▸ **What is needed**: Could you set down exactly the lines of the data below, starting at the one that holds "thày cô vui vẻ..." and ending at the one that holds "I. Mục tiêu", both included, and only those?

Start of Records for the task

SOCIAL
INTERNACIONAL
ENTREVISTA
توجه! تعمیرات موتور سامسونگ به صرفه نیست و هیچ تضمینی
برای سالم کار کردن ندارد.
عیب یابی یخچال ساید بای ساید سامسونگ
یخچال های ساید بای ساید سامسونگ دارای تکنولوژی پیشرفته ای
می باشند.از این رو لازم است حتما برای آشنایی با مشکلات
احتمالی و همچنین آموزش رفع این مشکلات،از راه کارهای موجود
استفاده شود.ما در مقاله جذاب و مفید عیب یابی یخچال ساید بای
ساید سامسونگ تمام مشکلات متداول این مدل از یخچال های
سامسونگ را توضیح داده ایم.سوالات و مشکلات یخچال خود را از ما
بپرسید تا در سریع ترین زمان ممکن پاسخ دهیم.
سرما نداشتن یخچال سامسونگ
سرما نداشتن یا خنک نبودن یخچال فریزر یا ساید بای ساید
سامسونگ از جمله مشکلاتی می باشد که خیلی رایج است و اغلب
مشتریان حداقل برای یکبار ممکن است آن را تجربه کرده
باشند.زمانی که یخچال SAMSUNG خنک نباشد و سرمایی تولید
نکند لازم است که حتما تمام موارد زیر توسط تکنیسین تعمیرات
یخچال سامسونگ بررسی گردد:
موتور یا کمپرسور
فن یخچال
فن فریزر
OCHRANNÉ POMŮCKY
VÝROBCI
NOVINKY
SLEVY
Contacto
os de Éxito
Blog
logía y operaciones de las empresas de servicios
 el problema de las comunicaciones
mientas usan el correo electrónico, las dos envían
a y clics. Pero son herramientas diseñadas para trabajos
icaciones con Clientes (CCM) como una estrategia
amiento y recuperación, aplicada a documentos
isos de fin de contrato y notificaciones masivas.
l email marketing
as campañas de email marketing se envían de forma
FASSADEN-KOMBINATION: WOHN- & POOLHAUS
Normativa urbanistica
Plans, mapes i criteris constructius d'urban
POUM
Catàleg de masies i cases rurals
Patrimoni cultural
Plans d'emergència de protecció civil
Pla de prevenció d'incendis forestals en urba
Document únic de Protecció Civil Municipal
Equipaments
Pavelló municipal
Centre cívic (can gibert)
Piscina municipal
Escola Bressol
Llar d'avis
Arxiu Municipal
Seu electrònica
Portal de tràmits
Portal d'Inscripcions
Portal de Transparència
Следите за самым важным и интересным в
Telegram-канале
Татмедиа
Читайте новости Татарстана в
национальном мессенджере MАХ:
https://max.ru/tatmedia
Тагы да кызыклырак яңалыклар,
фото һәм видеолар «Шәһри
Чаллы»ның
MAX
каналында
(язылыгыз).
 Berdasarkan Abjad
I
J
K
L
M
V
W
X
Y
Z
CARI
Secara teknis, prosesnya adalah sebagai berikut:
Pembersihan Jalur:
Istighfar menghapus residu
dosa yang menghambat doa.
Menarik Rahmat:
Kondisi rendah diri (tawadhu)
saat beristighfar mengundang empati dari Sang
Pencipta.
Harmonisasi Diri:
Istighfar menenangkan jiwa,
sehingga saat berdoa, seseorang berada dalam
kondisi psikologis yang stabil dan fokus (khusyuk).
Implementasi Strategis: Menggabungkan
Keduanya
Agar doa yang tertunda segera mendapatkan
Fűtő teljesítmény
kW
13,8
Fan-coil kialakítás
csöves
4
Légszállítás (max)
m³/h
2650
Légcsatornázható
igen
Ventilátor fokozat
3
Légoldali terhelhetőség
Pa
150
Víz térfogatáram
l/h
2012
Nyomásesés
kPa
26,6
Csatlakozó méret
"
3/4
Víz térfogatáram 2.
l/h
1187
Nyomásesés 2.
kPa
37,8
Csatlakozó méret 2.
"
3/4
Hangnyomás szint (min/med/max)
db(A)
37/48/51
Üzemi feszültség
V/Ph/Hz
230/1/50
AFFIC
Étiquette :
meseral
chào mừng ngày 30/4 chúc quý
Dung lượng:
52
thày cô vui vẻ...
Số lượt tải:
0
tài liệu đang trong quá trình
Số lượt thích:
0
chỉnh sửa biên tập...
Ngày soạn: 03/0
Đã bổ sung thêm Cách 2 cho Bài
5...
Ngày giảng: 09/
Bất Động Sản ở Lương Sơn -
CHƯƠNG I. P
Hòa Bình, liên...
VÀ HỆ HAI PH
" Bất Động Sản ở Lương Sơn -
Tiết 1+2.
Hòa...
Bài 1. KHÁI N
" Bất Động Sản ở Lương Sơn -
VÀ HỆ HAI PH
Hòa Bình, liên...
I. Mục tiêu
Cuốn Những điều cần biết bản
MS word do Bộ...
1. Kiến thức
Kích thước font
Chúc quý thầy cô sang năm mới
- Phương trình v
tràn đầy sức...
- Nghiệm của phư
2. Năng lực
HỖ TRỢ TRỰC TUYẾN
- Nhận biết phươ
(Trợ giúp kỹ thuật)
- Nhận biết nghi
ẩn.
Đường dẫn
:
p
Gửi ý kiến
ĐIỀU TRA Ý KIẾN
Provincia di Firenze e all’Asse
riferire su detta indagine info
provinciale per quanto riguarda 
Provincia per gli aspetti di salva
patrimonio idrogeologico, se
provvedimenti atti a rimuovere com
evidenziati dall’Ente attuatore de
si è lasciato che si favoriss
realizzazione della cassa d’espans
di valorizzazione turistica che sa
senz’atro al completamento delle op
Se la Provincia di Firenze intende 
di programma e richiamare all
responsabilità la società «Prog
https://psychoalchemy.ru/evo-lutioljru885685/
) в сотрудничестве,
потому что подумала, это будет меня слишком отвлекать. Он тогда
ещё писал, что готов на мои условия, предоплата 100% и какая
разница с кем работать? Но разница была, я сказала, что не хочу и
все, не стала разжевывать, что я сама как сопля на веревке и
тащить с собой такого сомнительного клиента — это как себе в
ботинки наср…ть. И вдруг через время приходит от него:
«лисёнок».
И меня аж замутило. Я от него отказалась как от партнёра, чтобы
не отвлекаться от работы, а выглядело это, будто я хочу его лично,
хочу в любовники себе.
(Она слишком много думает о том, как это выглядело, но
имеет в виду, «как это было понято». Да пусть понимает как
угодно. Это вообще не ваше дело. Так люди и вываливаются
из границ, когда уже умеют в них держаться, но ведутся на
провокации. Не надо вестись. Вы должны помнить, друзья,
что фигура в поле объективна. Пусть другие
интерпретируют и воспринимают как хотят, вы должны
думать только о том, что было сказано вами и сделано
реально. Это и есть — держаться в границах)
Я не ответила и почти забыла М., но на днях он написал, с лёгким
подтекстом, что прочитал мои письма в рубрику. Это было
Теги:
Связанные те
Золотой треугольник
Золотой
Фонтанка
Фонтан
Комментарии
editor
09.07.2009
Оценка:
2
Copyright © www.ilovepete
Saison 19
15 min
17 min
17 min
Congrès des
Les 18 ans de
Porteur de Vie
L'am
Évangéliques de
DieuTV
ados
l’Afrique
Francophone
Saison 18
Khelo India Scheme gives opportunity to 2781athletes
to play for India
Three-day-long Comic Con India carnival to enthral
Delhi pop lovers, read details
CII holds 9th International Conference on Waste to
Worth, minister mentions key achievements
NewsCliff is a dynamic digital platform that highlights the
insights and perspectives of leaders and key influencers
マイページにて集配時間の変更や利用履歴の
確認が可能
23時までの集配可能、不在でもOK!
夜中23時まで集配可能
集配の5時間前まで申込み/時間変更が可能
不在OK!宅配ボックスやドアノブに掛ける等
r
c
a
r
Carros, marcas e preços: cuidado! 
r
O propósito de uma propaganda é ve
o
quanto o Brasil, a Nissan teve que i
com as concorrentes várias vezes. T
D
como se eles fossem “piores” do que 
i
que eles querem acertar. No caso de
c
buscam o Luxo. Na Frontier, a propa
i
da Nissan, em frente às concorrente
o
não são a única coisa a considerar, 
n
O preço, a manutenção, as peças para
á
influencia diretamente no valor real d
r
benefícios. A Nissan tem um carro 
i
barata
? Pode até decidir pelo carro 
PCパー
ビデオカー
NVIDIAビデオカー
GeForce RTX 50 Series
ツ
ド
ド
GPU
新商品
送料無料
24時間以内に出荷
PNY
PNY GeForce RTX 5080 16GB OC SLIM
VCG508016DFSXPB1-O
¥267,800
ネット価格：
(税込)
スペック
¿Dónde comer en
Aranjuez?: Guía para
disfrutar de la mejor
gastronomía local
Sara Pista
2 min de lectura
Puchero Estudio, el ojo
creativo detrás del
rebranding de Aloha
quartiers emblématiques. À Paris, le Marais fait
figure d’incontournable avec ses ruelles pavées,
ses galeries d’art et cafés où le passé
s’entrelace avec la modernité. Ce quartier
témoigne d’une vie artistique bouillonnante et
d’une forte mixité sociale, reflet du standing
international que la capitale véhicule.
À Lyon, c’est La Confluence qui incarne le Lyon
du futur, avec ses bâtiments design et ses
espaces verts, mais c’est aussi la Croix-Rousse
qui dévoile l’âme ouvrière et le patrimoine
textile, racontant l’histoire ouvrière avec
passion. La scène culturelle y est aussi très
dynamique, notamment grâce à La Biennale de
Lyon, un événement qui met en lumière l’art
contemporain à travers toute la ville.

End of Records for the task

▸ **Output of the task**:
thày cô vui vẻ...
Số lượt tải:
0
tài liệu đang trong quá trình
Số lượt thích:
0
chỉnh sửa biên tập...
Ngày soạn: 03/0
Đã bổ sung thêm Cách 2 cho Bài
5...
Ngày giảng: 09/
Bất Động Sản ở Lương Sơn -
CHƯƠNG I. P
Hòa Bình, liên...
VÀ HỆ HAI PH
" Bất Động Sản ở Lương Sơn -
Tiết 1+2.
Hòa...
Bài 1. KHÁI N
" Bất Động Sản ở Lương Sơn -
VÀ HỆ HAI PH
Hòa Bình, liên...
I. Mục tiêu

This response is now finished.